Question

On a 100km road, a car travels the first 50km at a uniform speed of \[30kmh{{r}^{-1}}\]. Assuming constant velocity in the second half also, how fast must the car travel for the next 50km so as to have an average speed of \[45kmh{{r}^{-1}}\]for the entire journey?
\[\begin{align}
  & \text{A) 90kmh}{{\text{r}}^{\text{-1}}} \\
 & \text{B) 60kmh}{{\text{r}}^{-1}} \\
 & \text{C) 120kmh}{{\text{r}}^{-1}} \\
 & \text{D) 45kmh}{{\text{r}}^{-1}} \\
\end{align}\]

Answer 1

Hint: We know that the average speed is a measure to understand the time taken to reach destination taking into the odds of being slow or fast. The average speed can be easily calculated as we calculate the average for any given quantity.

Complete step by step solution:
The average speed of a body is defined as the speed required by the object to travel a distance in a particular time. The average speed is a quantity that gives a rough picture of the speed during the travel.

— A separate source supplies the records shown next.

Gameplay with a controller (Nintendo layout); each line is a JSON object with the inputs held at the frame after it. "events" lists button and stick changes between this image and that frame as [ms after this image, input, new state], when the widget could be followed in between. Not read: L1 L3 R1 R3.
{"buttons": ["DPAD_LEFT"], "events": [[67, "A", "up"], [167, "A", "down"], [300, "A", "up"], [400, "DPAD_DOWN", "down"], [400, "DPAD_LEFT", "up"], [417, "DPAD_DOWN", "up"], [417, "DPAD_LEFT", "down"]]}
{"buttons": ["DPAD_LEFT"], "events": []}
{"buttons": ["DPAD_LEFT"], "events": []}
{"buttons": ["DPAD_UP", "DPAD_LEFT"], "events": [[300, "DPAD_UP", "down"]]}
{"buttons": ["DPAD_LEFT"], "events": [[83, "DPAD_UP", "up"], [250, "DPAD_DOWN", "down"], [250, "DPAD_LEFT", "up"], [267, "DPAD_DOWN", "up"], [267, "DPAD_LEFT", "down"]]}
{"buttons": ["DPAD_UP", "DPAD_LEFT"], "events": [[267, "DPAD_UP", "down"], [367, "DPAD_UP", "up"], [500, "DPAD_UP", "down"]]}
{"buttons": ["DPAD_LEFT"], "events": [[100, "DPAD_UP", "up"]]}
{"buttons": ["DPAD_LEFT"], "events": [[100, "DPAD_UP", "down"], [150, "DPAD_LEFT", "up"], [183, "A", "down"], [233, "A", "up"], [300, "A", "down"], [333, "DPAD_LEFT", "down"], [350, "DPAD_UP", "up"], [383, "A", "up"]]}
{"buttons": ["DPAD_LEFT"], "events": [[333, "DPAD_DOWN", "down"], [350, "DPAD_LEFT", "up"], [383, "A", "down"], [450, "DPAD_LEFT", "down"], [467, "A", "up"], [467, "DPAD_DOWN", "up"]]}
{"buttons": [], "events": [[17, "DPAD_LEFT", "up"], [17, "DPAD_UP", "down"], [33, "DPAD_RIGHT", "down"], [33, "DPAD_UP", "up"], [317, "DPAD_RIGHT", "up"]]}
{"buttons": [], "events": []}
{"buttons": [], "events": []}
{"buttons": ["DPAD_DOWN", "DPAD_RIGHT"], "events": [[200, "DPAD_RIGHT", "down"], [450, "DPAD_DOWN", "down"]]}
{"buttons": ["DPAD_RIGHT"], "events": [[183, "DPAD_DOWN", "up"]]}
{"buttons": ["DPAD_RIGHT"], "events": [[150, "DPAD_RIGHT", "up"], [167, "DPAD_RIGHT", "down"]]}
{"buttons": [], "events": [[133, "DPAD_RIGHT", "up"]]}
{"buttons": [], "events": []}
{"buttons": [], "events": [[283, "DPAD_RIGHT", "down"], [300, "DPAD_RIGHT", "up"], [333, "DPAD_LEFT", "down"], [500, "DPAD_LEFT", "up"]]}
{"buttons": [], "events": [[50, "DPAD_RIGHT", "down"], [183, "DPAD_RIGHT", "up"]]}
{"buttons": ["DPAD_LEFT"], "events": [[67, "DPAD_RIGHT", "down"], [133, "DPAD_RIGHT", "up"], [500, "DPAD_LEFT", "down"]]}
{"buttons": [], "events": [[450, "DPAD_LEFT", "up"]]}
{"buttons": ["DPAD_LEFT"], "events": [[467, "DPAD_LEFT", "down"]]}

The average speed can vary highly from the original value of speeds attained by the object during its course of travel.
The average speed of the car can be given as –
\[\text{Average speed}=\dfrac{\text{Total distance travelled}}{\text{Total time taken}}\]
We can find the time taken for each half of the travel using the speed and the distance given as –
\[\begin{align}
  & t=\dfrac{\text{Distance}}{\text{Speed}} \\
 & \Rightarrow {{t}_{1}}=\dfrac{50km}{30kmh{{r}^{-1}}} \\
 & \Rightarrow {{t}_{1}}=\dfrac{5}{3}hr \\
\end{align}\]
\[\begin{align}
  & {{t}_{2}}=\dfrac{50km}{x\text{ kmh}{{\text{r}}^{\text{-1}}}} \\
 & \Rightarrow {{t}_{1}}=\dfrac{50}{x}hr \\
\end{align}\]
The average speed of the car is given as 45 \[kmh{{r}^{-1}}\]. The speed with which the car have to travel in order to reach the 45\[kmh{{r}^{-1}}\]can be solved from the formula for the average speed of the car as –
\[\begin{align}
  & \text{Average speed}=\dfrac{\text{Total distance travelled}}{\text{Total time taken}} \\
 & \Rightarrow 45kmh{{r}^{-1}}=\dfrac{100}{\dfrac{5}{3}+\dfrac{50}{x}} \\
 & \Rightarrow 45(\dfrac{5}{3}+\dfrac{50}{x})=100 \\
 & \Rightarrow 15\left( 5x+150 \right)=100x \\
 & \Rightarrow 75x+2250=100x \\
 & \Rightarrow 25x=2250 \\
 & \therefore x=90kmh{{r}^{-1}} \\
\end{align}\]
The average speed with which the car has to move for the second half of the journey is \[90kmh{{r}^{-1}}\].

The correct answer is given by the option A.

Note:
We should be careful in calculating the average speed of the object as there is a chance of making a mistake by multiplying the given speed and the distance travelled to find the average. Always keep track with the dimensional formula to avoid mistakes.